■ **TASK INSTRUCTIONS**:
A. Translate this sentence from the visa withdrawal thread into German: "I am concerned because I do not want a visa rejection on my record."
B. Shorten the paragraph of the visa withdrawal thread that begins "Hope you can help me," keeping its main facts.

■ **EXTRACT TO READ**:
____
# UK Student Visa application withdrawal



## kimir (Aug 29, 2012)

Hi guys,
Hope you can help me. I applied for a Tier 4 student visa last monday, August 20. I realized that I had left out a bank statement proving funds from my application. Needless to say, my application would be denied. So 2 days later on August 22, I went to the Toronto Worldbridge office to cancel my application and have my documents sent back to me. I will make a fresh application when I get all my documents back.

Fast forward to today, August 28, I received an email from the UKBA saying that "The package containing your UK visa application has been opened and your supporting documents organized in preparation for consideration by an Entry Clearance Officer. "

What's the deal? Is the application still moving forward, I was under the impression that my documents were already headed back to me.
I am concerned because I do not want a visa rejection on my record. And I am fast running out of time since my course starts in late September.

Anyone have any experience with visa application withdrawals? How long will it take for my documents to be sent back to me?

Thank you!


----------



## WestCoastCanadianGirl (Mar 17, 2012)

I'd say just hang tight and let them finish processing the application that you submitted.

Worst case scenario, you're declined and you get your papers back... no harm, no foul, since you've already realised that you forgot your banking info.

Best case scenario, you're approved and you don't have to go through the effort and expense of re-tendering your application.

Good luck to you!


----------



## WestCoastCanadianGirl (Mar 17, 2012)

Just had another thoght... Joppa, can you confirm this... you may still be able to submit the wayward bank statement, if the UKBA contacts you to inquire as to its whereabouts. Not sure how this would work, but I'm under the impression that as long as it's not a "new" piece of evidence that you're providing to the application, you are allowed to append the application by sending it in.

Again, Joppa, can you confirm that this would apply in OP's situation?


----------



## kimir (Aug 29, 2012)
____
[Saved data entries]
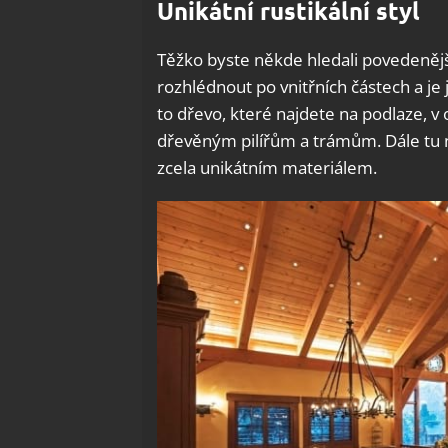
Unikátní rustikální styl
Těžko byste někde hledali povedenější 
rozhlédnout po vnitřních částech a je 
to dřevo, které najdete na podlaze, v o
dřevěným pilířům a trámům. Dále tu n
zcela unikátním materiálem.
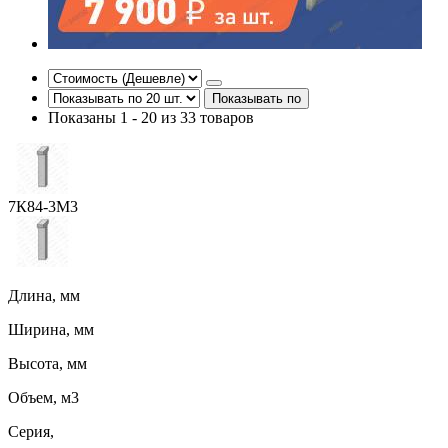
Показывать по
Показаны 1 - 20 из 33 товаров
7К84-3М3
Длина, мм
Ширина, мм
Высота, мм
Объем, м3
Серия,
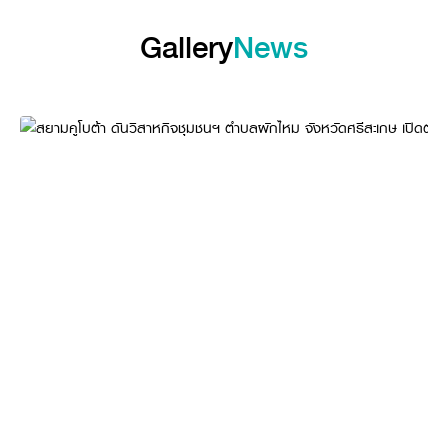
Gallery
News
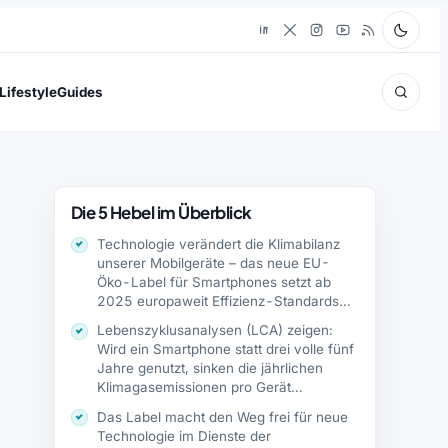
Lifestyle
Guides
Die 5 Hebel im Überblick
Technologie verändert die Klimabilanz
unserer Mobilgeräte – das neue EU-
Öko-Label für Smartphones setzt ab
2025 europaweit Effizienz-Standards
und…
Lebenszyklusanalysen (LCA) zeigen:
Wird ein Smartphone statt drei volle fünf
Jahre genutzt, sinken die jährlichen
Klimagasemissionen pro Gerät…
Das Label macht den Weg frei für neue
Technologie im Dienste der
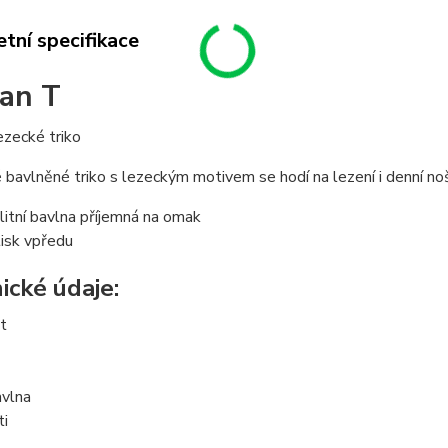
tní specifikace
an T
ezecké triko
bavlněné triko s lezeckým motivem se hodí na lezení i denní noš
litní bavlna příjemná na omak
isk vpředu
ické údaje:
t
vlna
ti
____
■ **RESULTS OF THE EXERCISE**:
A. Ich mache mir Sorgen, weil ich keine Visumablehnung in meiner Akte haben möchte.

B. The poster applied for a Tier 4 student visa on Monday, August 20, then realized a bank statement proving funds had been left out, which would get the application denied. On August 22, the poster went to the Toronto Worldbridge office to cancel the application and have the documents sent back, planning to apply again once everything was returned.